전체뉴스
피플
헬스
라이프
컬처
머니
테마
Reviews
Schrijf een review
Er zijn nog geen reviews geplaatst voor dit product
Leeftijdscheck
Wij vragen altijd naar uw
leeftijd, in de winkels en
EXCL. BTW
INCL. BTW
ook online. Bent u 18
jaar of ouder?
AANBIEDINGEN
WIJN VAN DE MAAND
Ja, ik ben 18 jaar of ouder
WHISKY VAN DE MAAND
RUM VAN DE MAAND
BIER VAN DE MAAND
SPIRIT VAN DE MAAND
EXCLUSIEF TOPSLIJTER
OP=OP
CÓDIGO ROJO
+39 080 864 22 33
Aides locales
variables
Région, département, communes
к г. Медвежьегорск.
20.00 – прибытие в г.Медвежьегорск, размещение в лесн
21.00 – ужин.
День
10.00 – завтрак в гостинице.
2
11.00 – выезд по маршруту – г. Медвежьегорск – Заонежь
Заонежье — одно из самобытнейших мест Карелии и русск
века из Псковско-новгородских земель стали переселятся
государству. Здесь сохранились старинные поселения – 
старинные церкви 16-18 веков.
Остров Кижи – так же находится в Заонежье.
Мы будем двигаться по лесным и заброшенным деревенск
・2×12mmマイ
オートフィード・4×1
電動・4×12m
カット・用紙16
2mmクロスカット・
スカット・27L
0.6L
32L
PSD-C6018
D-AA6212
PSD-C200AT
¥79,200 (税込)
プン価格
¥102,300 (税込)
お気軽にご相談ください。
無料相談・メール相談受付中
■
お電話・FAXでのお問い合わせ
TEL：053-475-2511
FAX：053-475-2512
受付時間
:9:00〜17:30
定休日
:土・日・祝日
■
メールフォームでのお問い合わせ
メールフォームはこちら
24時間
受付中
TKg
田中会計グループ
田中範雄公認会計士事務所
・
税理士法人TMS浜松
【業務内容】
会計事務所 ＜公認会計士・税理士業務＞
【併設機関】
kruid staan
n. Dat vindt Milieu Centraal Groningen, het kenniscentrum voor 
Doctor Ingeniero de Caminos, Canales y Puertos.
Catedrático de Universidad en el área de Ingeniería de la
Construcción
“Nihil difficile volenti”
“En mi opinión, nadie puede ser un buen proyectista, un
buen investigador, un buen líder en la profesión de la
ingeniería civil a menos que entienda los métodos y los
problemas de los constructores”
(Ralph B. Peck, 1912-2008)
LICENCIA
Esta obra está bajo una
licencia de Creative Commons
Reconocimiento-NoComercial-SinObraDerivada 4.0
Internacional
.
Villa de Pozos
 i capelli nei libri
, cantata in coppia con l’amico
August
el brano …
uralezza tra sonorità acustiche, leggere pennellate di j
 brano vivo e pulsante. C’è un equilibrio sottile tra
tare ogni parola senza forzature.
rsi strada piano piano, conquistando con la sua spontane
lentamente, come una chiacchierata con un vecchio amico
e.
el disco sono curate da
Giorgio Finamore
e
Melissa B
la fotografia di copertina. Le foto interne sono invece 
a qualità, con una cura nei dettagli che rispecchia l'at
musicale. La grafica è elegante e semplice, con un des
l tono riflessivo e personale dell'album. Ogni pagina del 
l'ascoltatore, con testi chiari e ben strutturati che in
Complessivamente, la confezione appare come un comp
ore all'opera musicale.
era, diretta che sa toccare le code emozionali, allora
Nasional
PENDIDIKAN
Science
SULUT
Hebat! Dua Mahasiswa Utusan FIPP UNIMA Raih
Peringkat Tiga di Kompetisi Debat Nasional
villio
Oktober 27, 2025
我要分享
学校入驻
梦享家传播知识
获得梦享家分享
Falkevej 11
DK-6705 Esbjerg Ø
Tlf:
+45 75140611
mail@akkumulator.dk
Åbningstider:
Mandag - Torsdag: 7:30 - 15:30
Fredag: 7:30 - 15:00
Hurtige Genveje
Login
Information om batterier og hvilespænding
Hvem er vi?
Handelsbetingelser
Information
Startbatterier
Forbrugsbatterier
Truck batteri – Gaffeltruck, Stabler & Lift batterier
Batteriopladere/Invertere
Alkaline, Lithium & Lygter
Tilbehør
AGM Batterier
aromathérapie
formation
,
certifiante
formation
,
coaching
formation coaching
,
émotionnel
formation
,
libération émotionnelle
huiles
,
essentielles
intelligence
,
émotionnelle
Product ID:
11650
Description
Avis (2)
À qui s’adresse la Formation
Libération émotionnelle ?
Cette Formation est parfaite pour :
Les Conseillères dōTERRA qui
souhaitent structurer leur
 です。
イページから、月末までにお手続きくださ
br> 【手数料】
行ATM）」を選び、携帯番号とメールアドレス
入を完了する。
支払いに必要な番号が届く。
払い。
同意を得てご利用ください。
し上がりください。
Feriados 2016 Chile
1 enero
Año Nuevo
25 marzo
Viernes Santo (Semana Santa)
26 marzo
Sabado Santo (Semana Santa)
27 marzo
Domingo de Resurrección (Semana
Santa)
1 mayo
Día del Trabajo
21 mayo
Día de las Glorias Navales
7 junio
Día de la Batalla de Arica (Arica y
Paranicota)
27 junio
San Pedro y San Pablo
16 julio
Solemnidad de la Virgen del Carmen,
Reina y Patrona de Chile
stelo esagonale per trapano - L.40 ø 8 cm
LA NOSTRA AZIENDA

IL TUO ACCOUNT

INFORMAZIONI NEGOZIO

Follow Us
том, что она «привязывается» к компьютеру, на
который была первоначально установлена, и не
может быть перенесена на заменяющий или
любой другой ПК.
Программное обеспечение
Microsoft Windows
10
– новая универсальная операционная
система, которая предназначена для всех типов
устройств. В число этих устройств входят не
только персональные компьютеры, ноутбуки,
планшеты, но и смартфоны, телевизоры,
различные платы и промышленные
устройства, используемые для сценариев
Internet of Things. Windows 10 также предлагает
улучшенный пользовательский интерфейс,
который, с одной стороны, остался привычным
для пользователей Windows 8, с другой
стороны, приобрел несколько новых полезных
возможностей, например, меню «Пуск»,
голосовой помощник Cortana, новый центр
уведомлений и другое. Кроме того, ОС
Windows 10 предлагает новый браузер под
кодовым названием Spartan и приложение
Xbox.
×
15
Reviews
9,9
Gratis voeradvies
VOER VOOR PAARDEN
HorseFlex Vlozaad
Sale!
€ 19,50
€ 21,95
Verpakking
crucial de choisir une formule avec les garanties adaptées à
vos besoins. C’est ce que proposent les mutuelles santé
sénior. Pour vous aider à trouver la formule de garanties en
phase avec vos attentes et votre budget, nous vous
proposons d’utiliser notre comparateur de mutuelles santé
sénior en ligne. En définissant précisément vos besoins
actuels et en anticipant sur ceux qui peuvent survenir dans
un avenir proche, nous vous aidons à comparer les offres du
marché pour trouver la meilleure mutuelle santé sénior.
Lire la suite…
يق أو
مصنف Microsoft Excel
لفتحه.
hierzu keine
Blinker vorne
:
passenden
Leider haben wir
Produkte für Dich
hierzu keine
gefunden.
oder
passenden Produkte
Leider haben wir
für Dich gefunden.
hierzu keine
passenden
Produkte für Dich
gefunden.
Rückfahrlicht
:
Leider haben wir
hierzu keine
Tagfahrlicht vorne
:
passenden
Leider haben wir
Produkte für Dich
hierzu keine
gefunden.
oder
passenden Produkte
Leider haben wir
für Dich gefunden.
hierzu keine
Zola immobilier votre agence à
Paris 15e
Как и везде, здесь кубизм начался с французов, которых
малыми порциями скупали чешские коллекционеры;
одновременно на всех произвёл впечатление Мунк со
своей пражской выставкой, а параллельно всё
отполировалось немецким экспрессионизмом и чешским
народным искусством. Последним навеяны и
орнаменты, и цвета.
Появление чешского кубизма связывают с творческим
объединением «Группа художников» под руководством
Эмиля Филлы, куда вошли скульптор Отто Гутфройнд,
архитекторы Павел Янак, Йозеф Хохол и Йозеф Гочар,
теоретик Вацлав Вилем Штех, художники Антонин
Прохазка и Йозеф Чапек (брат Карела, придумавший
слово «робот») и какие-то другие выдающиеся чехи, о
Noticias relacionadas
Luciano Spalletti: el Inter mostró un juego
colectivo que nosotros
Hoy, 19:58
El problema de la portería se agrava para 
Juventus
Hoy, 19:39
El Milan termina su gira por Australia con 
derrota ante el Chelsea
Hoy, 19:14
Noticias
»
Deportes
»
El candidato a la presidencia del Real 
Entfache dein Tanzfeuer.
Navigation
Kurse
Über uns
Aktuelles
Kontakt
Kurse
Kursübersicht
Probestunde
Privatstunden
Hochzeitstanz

------------------------------------------------------------------------

◆ **YOUR GOAL**
Extract the lines of the material starting at its first line and ending at the line that contains "Заонежье — одно", and reproduce them verbatim, including both ends.

◆ **ANSWER TO THE PROBLEM**
전체뉴스
피플
헬스
라이프
컬처
머니
테마
Reviews
Schrijf een review
Er zijn nog geen reviews geplaatst voor dit product
Leeftijdscheck
Wij vragen altijd naar uw
leeftijd, in de winkels en
EXCL. BTW
INCL. BTW
ook online. Bent u 18
jaar of ouder?
AANBIEDINGEN
WIJN VAN DE MAAND
Ja, ik ben 18 jaar of ouder
WHISKY VAN DE MAAND
RUM VAN DE MAAND
BIER VAN DE MAAND
SPIRIT VAN DE MAAND
EXCLUSIEF TOPSLIJTER
OP=OP
CÓDIGO ROJO
+39 080 864 22 33
Aides locales
variables
Région, département, communes
к г. Медвежьегорск.
20.00 – прибытие в г.Медвежьегорск, размещение в лесн
21.00 – ужин.
День
10.00 – завтрак в гостинице.
2
11.00 – выезд по маршруту – г. Медвежьегорск – Заонежь
Заонежье — одно из самобытнейших мест Карелии и русск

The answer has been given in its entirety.